## Task requirements
From the listing below, pull each line that includes "default".

Supplied material section start

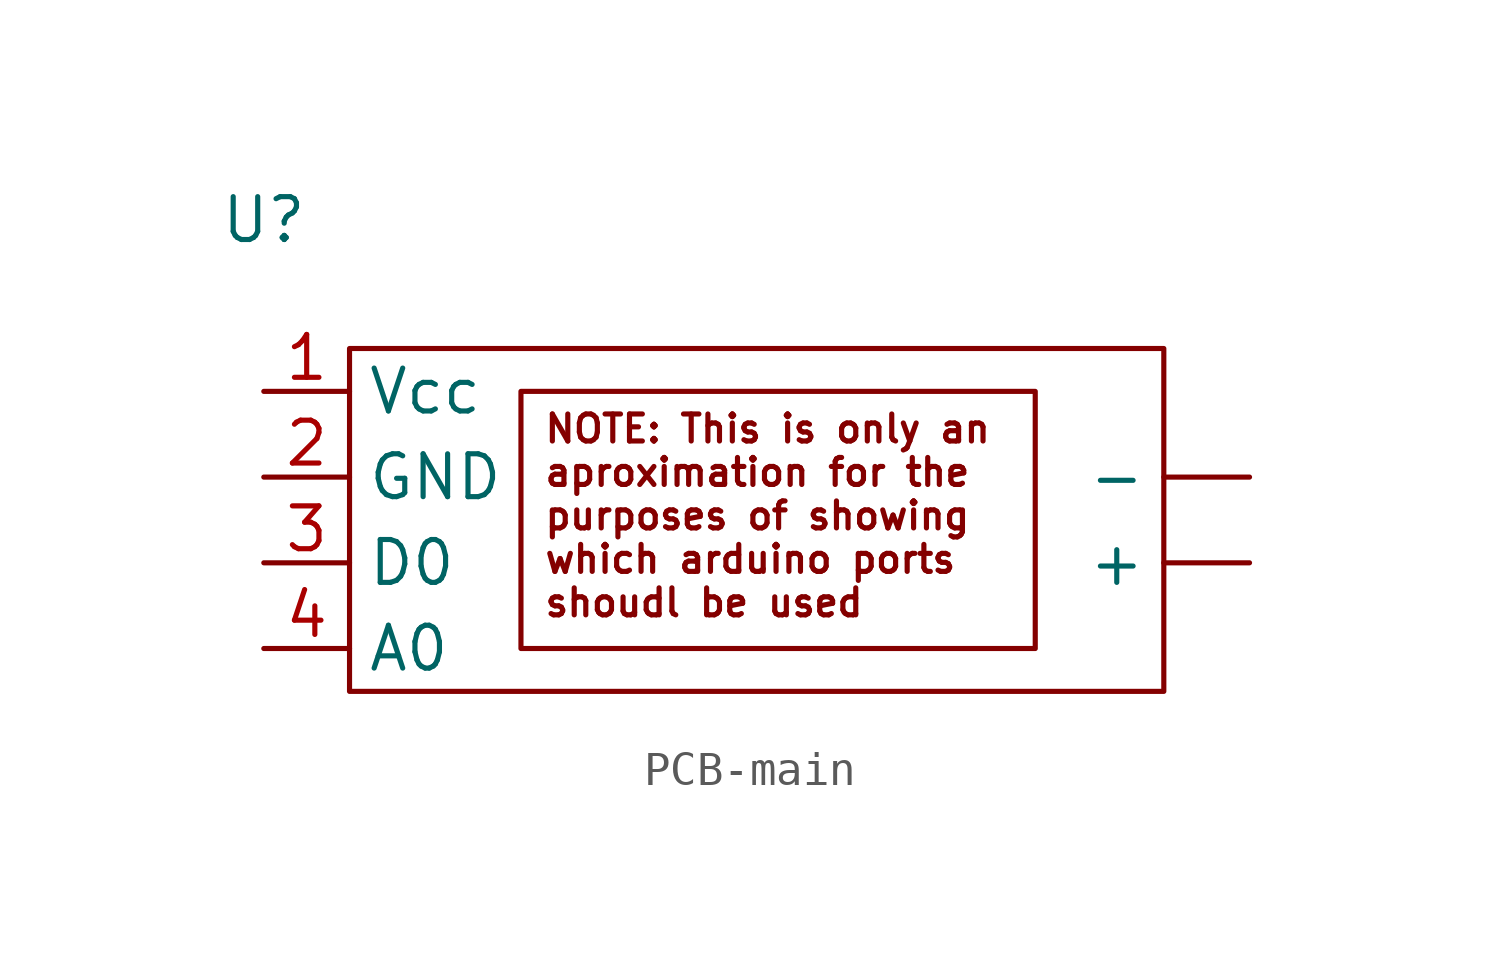
<source format=kicad_sym>
(kicad_symbol_lib
  (version 20220914)
  (generator kicad_symbol_editor)
  (symbol "PCB-main"
    (property "Reference" "U"
      (at -15.24 1.27 0)
      (effects (font (size 1.27 1.27))))
    (property "Value" ""
      (at -11.43 1.27 0)
      (effects (font (size 1.27 1.27))))
    (symbol "PCB-main_0_1"
      (rectangle (start -12.7 -2.54) (end 11.43 -12.7) (stroke (width 0) (type default)) (fill (type none))))
    (symbol "PCB-main_1_1"
      (text_box "NOTE: This is only an aproximation for the purposes of showing which arduino ports shoudl be used\n" (at -7.62 -3.81 0) (size 15.24 -7.62) (stroke (width 0) (type default)) (fill (type none)) (effects (font (size 0.8 0.8)) (justify left top)))
      (pin power_in line (at 13.97 -8.89 180) (length 2.54) (name "+" (effects (font (size 1.27 1.27)))) (number "" (effects (font (size 1.27 1.27)))))
      (pin power_out line (at 13.97 -6.35 180) (length 2.54) (name "-" (effects (font (size 1.27 1.27)))) (number "" (effects (font (size 1.27 1.27)))))
      (pin power_in line (at -15.24 -3.81 0) (length 2.54) (name "Vcc" (effects (font (size 1.27 1.27)))) (number "1" (effects (font (size 1.27 1.27)))))
      (pin power_in line (at -15.24 -6.35 0) (length 2.54) (name "GND" (effects (font (size 1.27 1.27)))) (number "2" (effects (font (size 1.27 1.27)))))
      (pin output line (at -15.24 -8.89 0) (length 2.54) (name "D0" (effects (font (size 1.27 1.27)))) (number "3" (effects (font (size 1.27 1.27)))))
      (pin output line (at -15.24 -11.43 0) (length 2.54) (name "A0" (effects (font (size 1.27 1.27)))) (number "4" (effects (font (size 1.27 1.27))))))))
</source>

Supplied material section end

## Task answer
      (rectangle (start -12.7 -2.54) (end 11.43 -12.7) (stroke (width 0) (type default)) (fill (type none))))
      (text_box "NOTE: This is only an aproximation for the purposes of showing which arduino ports shoudl be used\n" (at -7.62 -3.81 0) (size 15.24 -7.62) (stroke (width 0) (type default)) (fill (type none)) (effects (font (size 0.8 0.8)) (justify left top)))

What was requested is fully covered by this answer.